The rotation angle θ is the angle formed by the clockwise rotation of the positive north direction to the long axis of the ellipse, which indicates the direction of the main trend of the spatial distribution of the elements (Eq. (8)).
\(\text{tan}\theta =\frac{A+B}{C}\)
(8)
\(A=\sum _{i=1}^{n}\tilde{{x}_{i}^{2}}-\sum _{i=1}^{n}\tilde{{y}_{i}^{2}}\)
(9)
\(B=\sqrt{{\left(\sum _{i=1}^{n}\tilde{{x}_{i}^{2}}-\sum _{i=1}^{n}\tilde{{y}_{i}^{2}}\right)}^{2}+4{\left(\sum _{i=1}^{n}\tilde{{x}_{i}^{2}}\tilde{{y}_{i}^{2}}\right)}^{2}}\)
(10)
\(C=2\sum _{i=1}^{n}\tilde{{x}_{i}}\tilde{{y}_{i}}\)
(11)
where \(\tilde{{x}_{i}}\) and \(\tilde{{y}_{i}}\) are the deviations of the i-th subset of regional coordinates from the center of gravity, and A, B, and C denote the long semi-axis, short semi-axis, focal point coordinates of the ellipse when the center of the ellipse is the origin. The long and short semi-axes reflect the dispersion of the elements in the primary and secondary directions, respectively. We use the standard deviation ellipse to analyze the spatial distribution of iron and steel stocks in Changsha and the center of gravity migration trend.

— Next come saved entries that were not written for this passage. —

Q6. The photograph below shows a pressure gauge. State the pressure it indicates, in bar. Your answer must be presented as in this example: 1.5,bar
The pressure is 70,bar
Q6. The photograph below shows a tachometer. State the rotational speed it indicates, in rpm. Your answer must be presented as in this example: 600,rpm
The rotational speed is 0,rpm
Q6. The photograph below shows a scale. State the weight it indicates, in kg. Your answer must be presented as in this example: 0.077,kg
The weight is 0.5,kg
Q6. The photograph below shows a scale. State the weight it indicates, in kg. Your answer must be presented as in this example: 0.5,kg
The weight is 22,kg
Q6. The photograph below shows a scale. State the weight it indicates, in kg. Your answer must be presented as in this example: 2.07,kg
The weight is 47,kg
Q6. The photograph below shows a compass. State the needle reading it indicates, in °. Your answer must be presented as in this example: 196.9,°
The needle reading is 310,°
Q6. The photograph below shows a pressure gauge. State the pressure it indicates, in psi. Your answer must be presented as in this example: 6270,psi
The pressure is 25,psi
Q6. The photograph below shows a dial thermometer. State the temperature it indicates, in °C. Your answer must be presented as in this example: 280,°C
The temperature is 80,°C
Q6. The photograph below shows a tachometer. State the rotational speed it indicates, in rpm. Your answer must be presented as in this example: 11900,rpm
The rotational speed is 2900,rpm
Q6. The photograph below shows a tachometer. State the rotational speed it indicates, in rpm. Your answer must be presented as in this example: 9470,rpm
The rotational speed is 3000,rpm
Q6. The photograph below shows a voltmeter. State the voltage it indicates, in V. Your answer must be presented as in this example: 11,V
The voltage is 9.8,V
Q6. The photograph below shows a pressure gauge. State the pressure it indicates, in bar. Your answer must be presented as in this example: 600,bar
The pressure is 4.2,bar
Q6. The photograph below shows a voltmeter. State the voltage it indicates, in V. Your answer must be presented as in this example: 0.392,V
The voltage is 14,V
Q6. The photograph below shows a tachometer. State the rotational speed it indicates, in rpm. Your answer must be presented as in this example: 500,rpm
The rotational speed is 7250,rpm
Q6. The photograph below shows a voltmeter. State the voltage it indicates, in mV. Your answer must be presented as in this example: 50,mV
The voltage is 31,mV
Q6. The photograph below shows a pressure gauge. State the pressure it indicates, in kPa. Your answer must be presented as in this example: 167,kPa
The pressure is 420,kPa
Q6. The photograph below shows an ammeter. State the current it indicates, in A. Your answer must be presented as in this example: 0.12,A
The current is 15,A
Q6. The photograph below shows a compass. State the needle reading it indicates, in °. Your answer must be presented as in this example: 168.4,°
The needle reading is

2.4.3. Nuclear density analysis
Kernel density analysis (KDA) is one of the first nonparametric tests to estimate unknown density functions in probability theory(Zhang and Wang 2021). It is an expression of aggregation intensity describing the spatial relationship between points and neighboring points about spatial density. By setting each known data point as the center, the kernel density function can calculate the density contribution value of each known point in each cell within the specified range, which can visually reflect the distribution characteristics of discrete values in the region (Li et al. 2021; Zhang et al. 2022). Calculating each element point in the area and analyzing the superposition of the contribution density at the same location, the final distribution density of the element in the whole area is obtained Eq. (12).
$$fn\left(x\right)=\frac{1}{nh}\sum _{i=1}^{n}k\left(\frac{x-{x}_{i}}{h}\right)$$
12
Where \(fn\left(x\right)\) is the kernel density function; \(k\frac{x-{x}_{i}}{\left(h\right)}\) is the kernel function; n is the number of known points; h is the finding radius; \(x-{x}_{i}\)is the distance from the raster centroid to the known point.